→ **PASSAGE TO READ**
M. PEARL: Yes, sure.
TUCHMAN: The Pearl's say you can never be too young for some physical pain. For example, when a baby bites during breast feeding?
D. PEARL: I would gently pull their hair gently but enough to make them let go.
TUCHMAN: The spankings with various objects say the Pearl's are actually done out of love. The Pearl's appear to be staying prolific with their writings and preaching's. They say they're simultaneously writing four new books. There's no indication that any controversy slows them down.
Why should it say the Pearl's? They say it worked for their children, and most importantly this is what God wants.
M. PEARL: We don't punish our children, but we sometimes need to get their attention. TUCHMAN: The eight surviving Schatz children are all in foster homes. They and their sister, Lydia, certainly got our attention.
Gary Tuchman, CNN, Paradise, California.
(END VIDEOTAPE)

→ **PROBLEMS TO SOLVE**
a) In the transcript, how many new books do the Pearls say they are writing at the same time?
b) Using the transcript, explain why the Pearls say they discipline children with spankings.

→ **DATASET**
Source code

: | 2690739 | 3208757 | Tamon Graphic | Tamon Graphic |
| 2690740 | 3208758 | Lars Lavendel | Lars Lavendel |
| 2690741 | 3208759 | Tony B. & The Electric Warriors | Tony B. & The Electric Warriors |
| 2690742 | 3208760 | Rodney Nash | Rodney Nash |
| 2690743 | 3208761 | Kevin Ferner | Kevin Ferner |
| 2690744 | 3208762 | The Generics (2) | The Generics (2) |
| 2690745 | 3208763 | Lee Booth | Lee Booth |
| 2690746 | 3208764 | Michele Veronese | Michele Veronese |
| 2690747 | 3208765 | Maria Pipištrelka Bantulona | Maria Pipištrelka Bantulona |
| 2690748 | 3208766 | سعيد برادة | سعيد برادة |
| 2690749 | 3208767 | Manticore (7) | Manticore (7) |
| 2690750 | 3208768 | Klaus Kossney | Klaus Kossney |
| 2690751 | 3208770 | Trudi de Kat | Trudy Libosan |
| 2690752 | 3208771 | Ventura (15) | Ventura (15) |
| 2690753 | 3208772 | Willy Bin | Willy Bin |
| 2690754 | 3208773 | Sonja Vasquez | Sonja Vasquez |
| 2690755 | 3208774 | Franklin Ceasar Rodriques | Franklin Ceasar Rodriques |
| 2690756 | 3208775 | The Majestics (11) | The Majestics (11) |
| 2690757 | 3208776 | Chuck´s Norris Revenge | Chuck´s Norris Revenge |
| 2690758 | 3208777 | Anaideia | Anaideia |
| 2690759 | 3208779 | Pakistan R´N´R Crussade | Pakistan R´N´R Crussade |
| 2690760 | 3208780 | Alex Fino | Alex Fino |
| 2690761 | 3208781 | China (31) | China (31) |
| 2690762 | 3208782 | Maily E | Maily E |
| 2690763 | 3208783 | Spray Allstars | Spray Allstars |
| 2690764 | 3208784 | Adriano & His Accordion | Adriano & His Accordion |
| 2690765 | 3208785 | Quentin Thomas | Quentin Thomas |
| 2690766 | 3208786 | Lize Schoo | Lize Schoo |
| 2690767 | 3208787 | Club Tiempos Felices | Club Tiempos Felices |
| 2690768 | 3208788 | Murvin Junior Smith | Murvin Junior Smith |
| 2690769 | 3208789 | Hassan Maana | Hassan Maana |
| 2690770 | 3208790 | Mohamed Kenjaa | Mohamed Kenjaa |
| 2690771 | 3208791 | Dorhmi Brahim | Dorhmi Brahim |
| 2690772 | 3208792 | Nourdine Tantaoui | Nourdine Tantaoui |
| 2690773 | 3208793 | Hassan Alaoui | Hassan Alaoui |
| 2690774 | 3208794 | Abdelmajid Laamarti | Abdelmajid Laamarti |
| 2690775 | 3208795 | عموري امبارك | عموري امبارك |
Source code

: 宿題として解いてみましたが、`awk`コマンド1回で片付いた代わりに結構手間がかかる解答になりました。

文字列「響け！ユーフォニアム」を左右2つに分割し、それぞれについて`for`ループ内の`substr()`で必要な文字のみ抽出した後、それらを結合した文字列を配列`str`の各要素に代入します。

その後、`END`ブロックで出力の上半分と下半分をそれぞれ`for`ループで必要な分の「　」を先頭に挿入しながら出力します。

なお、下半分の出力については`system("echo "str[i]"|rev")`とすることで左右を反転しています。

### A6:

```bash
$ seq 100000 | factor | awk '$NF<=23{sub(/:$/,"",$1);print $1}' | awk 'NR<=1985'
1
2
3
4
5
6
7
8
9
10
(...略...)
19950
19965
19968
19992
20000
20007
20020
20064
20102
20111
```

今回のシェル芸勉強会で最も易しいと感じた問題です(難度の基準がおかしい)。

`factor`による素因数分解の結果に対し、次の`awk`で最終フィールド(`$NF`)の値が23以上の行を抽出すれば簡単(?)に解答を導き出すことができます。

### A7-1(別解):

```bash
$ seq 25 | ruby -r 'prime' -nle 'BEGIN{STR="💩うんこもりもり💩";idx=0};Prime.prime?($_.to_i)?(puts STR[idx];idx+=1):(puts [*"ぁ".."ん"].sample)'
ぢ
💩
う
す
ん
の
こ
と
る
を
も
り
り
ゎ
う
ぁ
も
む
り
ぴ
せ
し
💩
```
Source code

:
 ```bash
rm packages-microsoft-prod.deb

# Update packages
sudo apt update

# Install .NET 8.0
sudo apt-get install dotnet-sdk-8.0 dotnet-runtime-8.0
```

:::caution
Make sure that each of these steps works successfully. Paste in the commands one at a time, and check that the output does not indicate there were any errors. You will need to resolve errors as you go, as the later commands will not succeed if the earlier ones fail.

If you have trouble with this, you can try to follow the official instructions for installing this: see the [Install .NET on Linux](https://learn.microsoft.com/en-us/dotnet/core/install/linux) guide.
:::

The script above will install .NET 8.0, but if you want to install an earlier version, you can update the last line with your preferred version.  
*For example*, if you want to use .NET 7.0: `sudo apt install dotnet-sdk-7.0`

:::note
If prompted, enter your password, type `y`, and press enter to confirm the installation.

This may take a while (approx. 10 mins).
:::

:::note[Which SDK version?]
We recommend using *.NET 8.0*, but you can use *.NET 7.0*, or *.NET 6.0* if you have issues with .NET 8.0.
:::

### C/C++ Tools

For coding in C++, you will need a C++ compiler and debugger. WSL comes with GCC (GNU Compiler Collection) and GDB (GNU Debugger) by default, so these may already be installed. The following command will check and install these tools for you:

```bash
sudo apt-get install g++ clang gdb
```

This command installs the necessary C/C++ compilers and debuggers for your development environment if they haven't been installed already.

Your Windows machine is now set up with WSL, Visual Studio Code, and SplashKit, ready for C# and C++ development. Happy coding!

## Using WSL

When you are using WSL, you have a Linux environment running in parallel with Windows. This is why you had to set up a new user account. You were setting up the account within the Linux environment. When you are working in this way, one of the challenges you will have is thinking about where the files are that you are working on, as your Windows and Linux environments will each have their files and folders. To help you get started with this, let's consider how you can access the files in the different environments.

→ **LIST OF SOLUTIONS**
a) Four.

b) The Pearls say the spankings are done out of love, that the approach worked for their own children, and, most importantly, that it is what God wants. M. Pearl adds that they don't punish their children but sometimes need to get their attention.